Sex toys that can be manipulated remotely by another party may be on the market. These toys sometimes come with movies to which the toys' actions are synchronized by means of a previously-written script. Other products being released fit a new category called bluedildonics, which allow a sex toy to be controlled remotely via a Bluetooth connection. A report in 2008 suggested that teledildonics, along with text and email and webcams, can be used to "wind each other up to fever pitch during the working day" as a prelude to sex with a human during the evening hours. New technologies can help people establish "emotional connections" via the web. Indeed, teledildonics technology has already been integrated with adult online webcam services and certain sex toys, such as OhMiBod, Lovense and We-Vibe.

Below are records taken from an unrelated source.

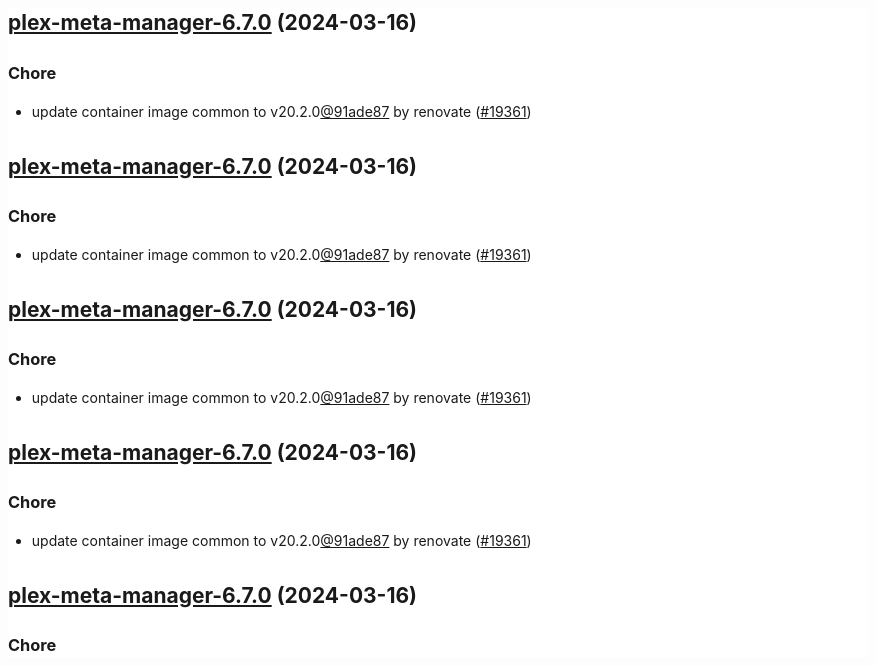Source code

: ## [plex-meta-manager-6.7.0](https://github.com/truecharts/charts/compare/plex-meta-manager-6.6.0...plex-meta-manager-6.7.0) (2024-03-16)

### Chore



- update container image common to v20.2.0[@91ade87](https://github.com/91ade87) by renovate ([#19361](https://github.com/truecharts/charts/issues/19361))


## [plex-meta-manager-6.7.0](https://github.com/truecharts/charts/compare/plex-meta-manager-6.6.0...plex-meta-manager-6.7.0) (2024-03-16)

### Chore



- update container image common to v20.2.0[@91ade87](https://github.com/91ade87) by renovate ([#19361](https://github.com/truecharts/charts/issues/19361))


## [plex-meta-manager-6.7.0](https://github.com/truecharts/charts/compare/plex-meta-manager-6.6.0...plex-meta-manager-6.7.0) (2024-03-16)

### Chore



- update container image common to v20.2.0[@91ade87](https://github.com/91ade87) by renovate ([#19361](https://github.com/truecharts/charts/issues/19361))


## [plex-meta-manager-6.7.0](https://github.com/truecharts/charts/compare/plex-meta-manager-6.6.0...plex-meta-manager-6.7.0) (2024-03-16)

### Chore



- update container image common to v20.2.0[@91ade87](https://github.com/91ade87) by renovate ([#19361](https://github.com/truecharts/charts/issues/19361))


## [plex-meta-manager-6.7.0](https://github.com/truecharts/charts/compare/plex-meta-manager-6.6.0...plex-meta-manager-6.7.0) (2024-03-16)

### Chore
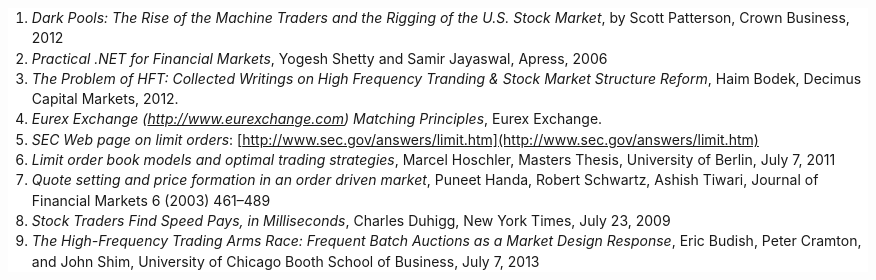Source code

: 1. _Dark Pools: The Rise of the Machine Traders and the Rigging of the U.S. Stock Market_, by Scott Patterson, Crown Business, 2012 
2. _Practical .NET for Financial Markets_, Yogesh Shetty and Samir Jayaswal, Apress, 2006 
3. _The Problem of HFT: Collected Writings on High Frequency Tranding & Stock Market Structure Reform_, Haim Bodek, Decimus Capital Markets, 2012. 
4. _Eurex Exchange (http://www.eurexchange.com) Matching Principles_, Eurex Exchange. 
5. _SEC Web page on limit orders_: [http://www.sec.gov/answers/limit.htm](http://www.sec.gov/answers/limit.htm) 
6. _Limit order book models and optimal trading strategies_, Marcel Hoschler, Masters Thesis, University of Berlin, July 7, 2011 
7. _Quote setting and price formation in an order driven market_, Puneet Handa, Robert Schwartz, Ashish Tiwari, Journal of Financial Markets 6 (2003) 461–489 
8. _Stock Traders Find Speed Pays, in Milliseconds_, Charles Duhigg, New York Times, July 23, 2009 
9. _The High-Frequency Trading Arms Race: Frequent Batch Auctions as a Market Design Response_, Eric Budish, Peter Cramton, and John Shim, University of Chicago Booth School of Business, July 7, 2013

A book reviewer of David Levy's Love and Sex with Robots in The Guardian in 2008 suggested that teledildonics was "but one stage in a technological and social revolution" in which robots will play an increasingly important role, with artificial lifeforms that will "attend to our needs with magic fingers"; Levy argued that by 2050 "sex with robots will be commonplace." Some products have been shown at the Museum of Sex in New York City.

Views

Promoters of these devices have claimed since the 1980s they are the "next big thing" in cybersex technology. A report in the Chicago Tribune in 1993 suggested that teledildonics was "the virtual-reality technology that may one day allow people wearing special bodysuits, headgear and gloves to engage in tactile sexual relations from separate, remote locations via computers connected to phone lines."
The responses to teledildonics have been mixed; however, the dominant concern has centred on the separation of personal intimacy and embodied presence. In the words of one early text on the subject:
At the 2016 South by Southwest Festival virtual reality entrepreneur Ela Darling asserted that patent holders were preventing the production of teledildonic technology.
Many companies experimenting in the field have been hit with patent lawsuits.
The Electronic Frontier Foundation has named one such patent the "stupid patent of the month". That patent expired in August 2018, lowering the barrier of entry to the field.